Websocket uses an initial HTTP connection from a client which upgrades to a websocket connection in which 2 parties can send data to another. Create a websocket object with the port number you wish to communicate on then send messages using on onmessage function.

const socket = new WebSocket('ws://localhost:9900');

socket.onmessage = (event) => {
  console.log('received: ', event.data);
};

socket.send('I am listening');

Connect websocket to HTML so that the user has text area to submit their message. Call your sendMessage() function when they press the 'enter' key. Download the ws package and create a cwebsocket server in the same directory as your index.js using the same port.

function sendMessage() {
  const msgEl = document.querySelector('#new-msg');
  const msg = msgEl.value;
  if (!!msg) {
    appendMsg('me', 'me', msg);
    const name = document.querySelector('#my-name').value;
    socket.send(`{"name":"${name}", "msg":"${msg}"}`);
    msgEl.value = '';
  }
}

JSX: Used to inject HTML into javascript, componentize your HTML, and allow for composability of your HTML

Linux Daemon- A service process that runs in the background and supervises the system or provides functionality to other processes. It executes independent of a user and starts when a computer is rebooted. (example: pm2)

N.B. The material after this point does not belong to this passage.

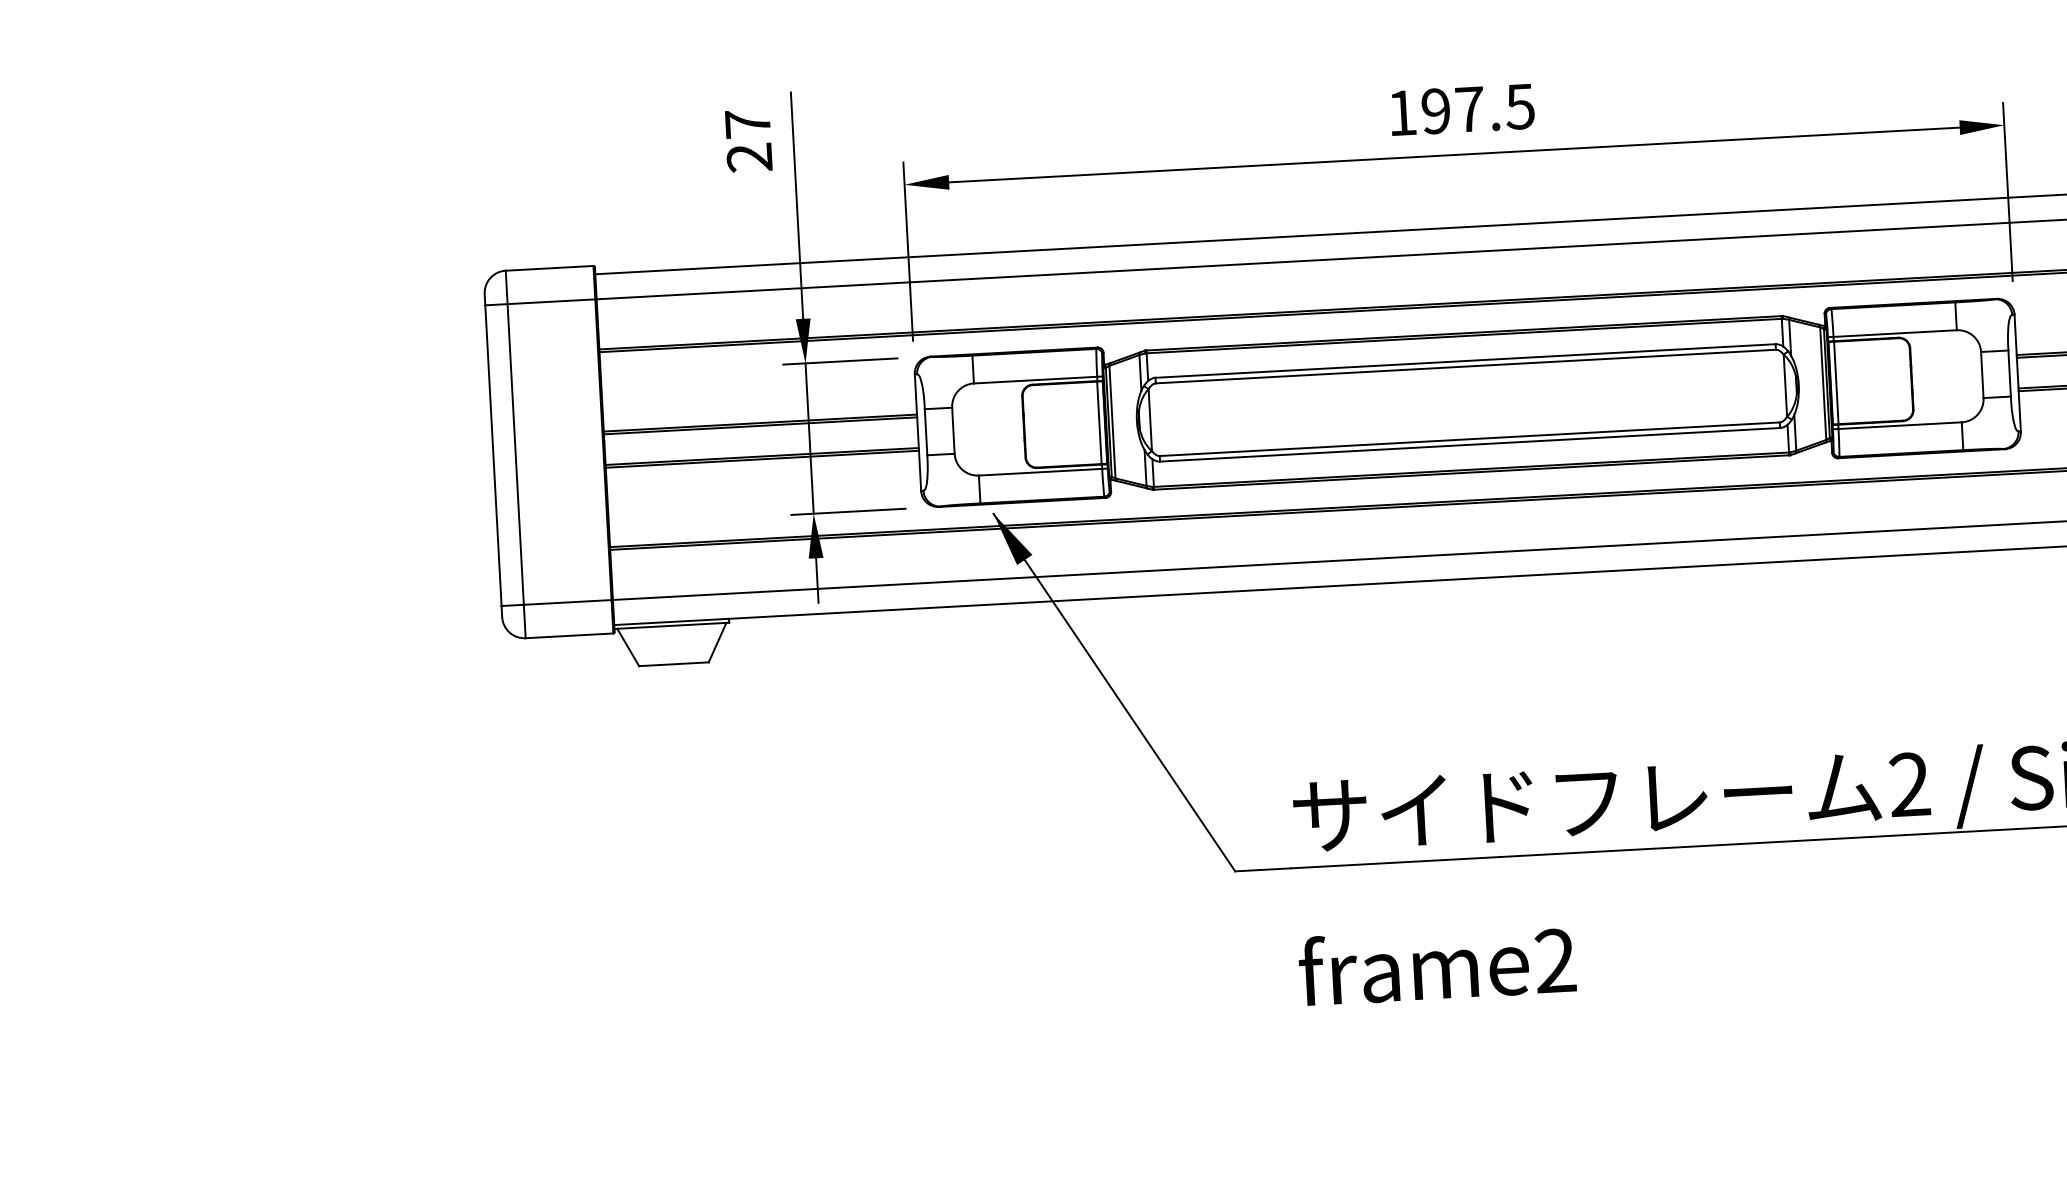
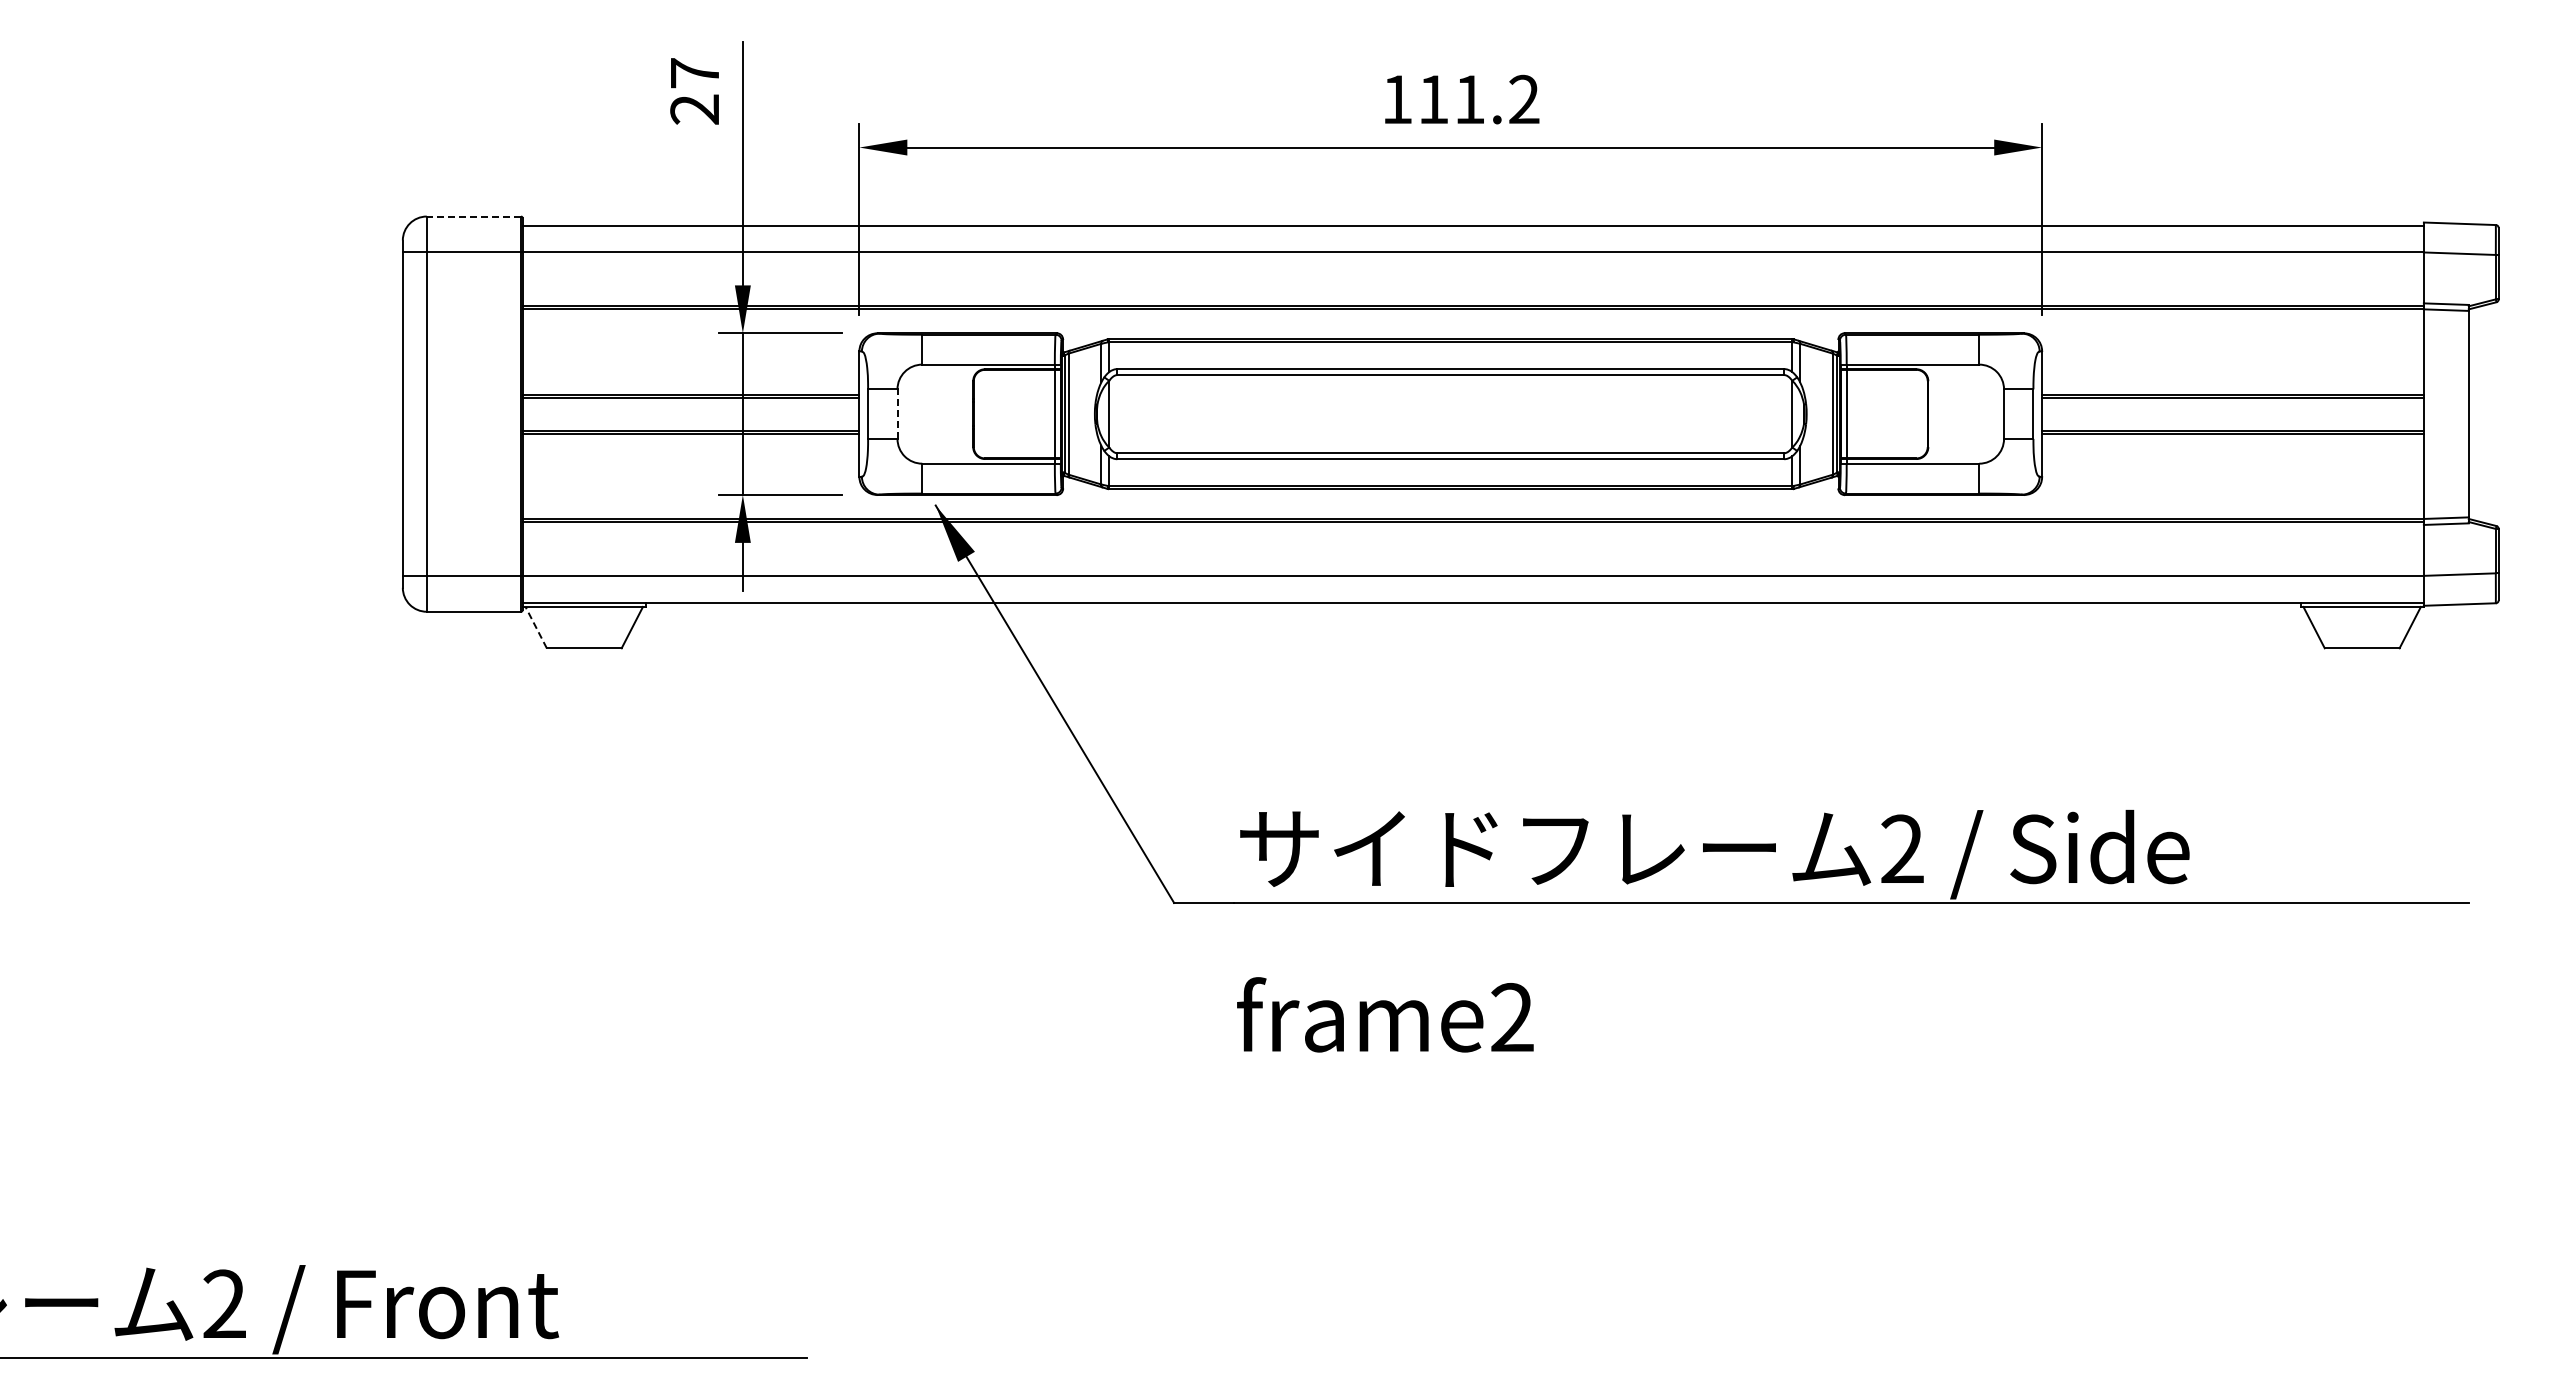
text: (1477, 108) -> (1478, 99), 197.5 -> 111.2
line: (549, 268) -> (473, 216), solid -> dashed
line: (953, 431) -> (897, 414), solid -> dashed
line: (628, 647) -> (536, 627), solid -> dashed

Steps to convert Javascript project to React

  1. Create service directory and add JS service files, package.json, package-lock.json. Delete the node_modules directory. Run 'npm install' in the service directory. Make src directory with all of the React code. Run node 'index.js' and use curl to test endpoints on the local host.

  2. Commit to github.

  3. Run 'npx create-react-app template-react'

  4. Clean up the template code- uninstall NPM packages (test), delete unnecessary files, rename js files to have jsx extension, update manifest.json to represent your app, clean up index.html

  5. Copy over generated files from the template-react to your app repo directory. Delete the template-react directory, run 'npm install' in the app directory.

  6. Convert react bootstrap- run 'npm install bootstrap react-bootstrap' and add "import 'bootstrap/dist/css/bootstrap.min.css';" to components to use bootstrap styling.